A continuing resolution circus under a big top dome
Mark Twain once noted that, “History may not repeat itself, but it often rhymes.” For some reason that refrain keeps circling back to my brain whenever Congress engages in one of its CR binges (short for: continuing appropriations resolutions).
I have labeled this column a “CR Circus,” not to ridicule its varied colorful and acrobatic components, but rather to focus on it as a vital bridge to a more stable and functioning government. The circular nature of the CR process refers to its recurring use to provide for continuing governance: Think of those 12 white stallions, galloping in circles inside the center ring at the circus. The center ring of the appropriations process is a cacophony of competing interests, demands and ideologies, all clamoring for attention and their perceived fair share of the pie.
It is not surprising to this D.C. denizen of over a half-century that CRs have become a regular feature of the congressional budget process, even though they are not refenced in the budget act as being a regular step in that process. Their purpose is to keep the government functioning if Congress has not enacted all of the 12 regular appropriations bills by the start of the new fiscal year on Oct. 1.
That’s why they are often referred to as “stopgap” government funding measures. They fill-in for what would otherwise be lack of money to keep federal departments and agencies executing their statutory responsibilities.
According to Congressional Research Service (CRS) data, in all but three of the 47 years since the start of the fiscal year was changed from July 1 to Oct. 1 in 1978, one or more CRs were needed to keep the government open and fully functional. During 14 of those years, through fiscal 2023, CRs covered all of the appropriations bills to the end, with the annual average number of CRs being 5.04, and the average total annual days of duration for CRs being 137.5 days. The last times CRs covered an entire year were in fiscal years 2011 and 2013.

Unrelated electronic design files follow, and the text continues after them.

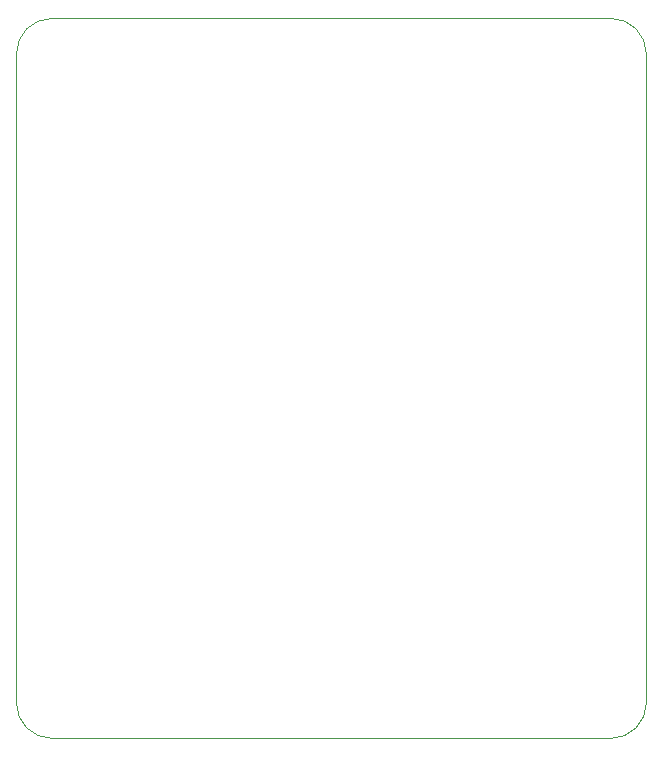
<source format=gbr>
%TF.GenerationSoftware,KiCad,Pcbnew,7.0.5*%
%TF.CreationDate,2024-02-22T14:35:59-05:00*%
%TF.ProjectId,ControlAcceso,436f6e74-726f-46c4-9163-6365736f2e6b,rev?*%
%TF.SameCoordinates,Original*%
%TF.FileFunction,Profile,NP*%
%FSLAX46Y46*%
G04 Gerber Fmt 4.6, Leading zero omitted, Abs format (unit mm)*
G04 Created by KiCad (PCBNEW 7.0.5) date 2024-02-22 14:35:59*
%MOMM*%
%LPD*%
G01*
G04 APERTURE LIST*
%TA.AperFunction,Profile*%
%ADD10C,0.100000*%
%TD*%
G04 APERTURE END LIST*
D10*
X196040000Y-35560000D02*
X243380000Y-35560000D01*
X193040000Y-93520000D02*
X193040000Y-38560000D01*
X243380000Y-96520000D02*
G75*
G03*
X246380000Y-93520000I0J3000000D01*
G01*
X196040000Y-35560000D02*
G75*
G03*
X193040000Y-38560000I0J-3000000D01*
G01*
X246380000Y-38560000D02*
X246380000Y-93520000D01*
X243380000Y-96520000D02*
X196040000Y-96520000D01*
X193040000Y-93520000D02*
G75*
G03*
X196040000Y-96520000I3000000J0D01*
G01*
X246380000Y-38560000D02*
G75*
G03*
X243380000Y-35560000I-3000000J0D01*
G01*
M02*

</source>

To understand what drives this process, consider the alternative: a government shutdown. The longest government shutdown in recent years was 35 days in 2018-19 over President Trump’s demand for sufficient money to complete building of his border wall. That is followed by a 21-day shutdown in 1995-96 over disputes between Speaker Newt Gingrich (R-Ga.) and President Bill Clinton; and 16 days in 2013 under President Barack Obama and House Republicans.
There are some hardline fiscal conservative members who openly advocate for a government shutdown: “Bring it on! Shut it down!” Their thinking is that only a shutdown crisis will force leaders in Congress and the White House to capitulate to their demands for more stringent, deeper budget cuts. But that kind of bargaining seldom succeeds.
The usual formula for a CR is to fund existing programs at the previous fiscal year’s spending levels until the new year’s levels are enacted. Moreover, policy riders are usually discouraged because the rules already prohibit legislating (authorizing) on appropriations bills. Nevertheless, some riders are occasionally included if carried over from previous CRs, or have bipartisan, bicameral and White House support, as essential to good management practices or national security needs.
In the current fiscal 2024 appropriations process, four continuing resolutions have been enacted between Oct. 1 and the present, taking the unfinished fiscal business of Congress into its sixth month. A new twist was added in the second, third and fourth CRs with two scheduled expiration dates: the first covering four regular appropriations measures and the second, the remaining eight.
House and Senate appropriators on Sunday released the first six bills and bundled them into a single package (a minibus bill), which the House approved under suspension of the rules Wednesday. The remaining six, presumably, are to be combined and confirmed by the March 22 deadline (bring on the elephants for the final parade).
Thus far the House has already passed seven of the 12, the Senate just three. But none of the regular dozen has been passed by both chambers, let alone been resolved through negotiations between the houses. To get back to Mark Twain’s observation about history not repeating itself but sometimes rhyming, a limerick is perhaps an appropriate way to end this circular tour of the budgetary universe.
There once was a Congress entangled,
In a budget so badly mangled;
It worked to the end
To save more than spend,
Then wrapped itself
In Star-Spangled.
Don Wolfensberger is a 28-year staff veteran of Congress, culminating as chief-of-staff of the House Rules Committee. He is author of “Congress and the People: Deliberative Democracy on Trial” (2000), and “Changing Cultures in Congress: From Fair Play to Power Plays.” The views expressed are solely his own.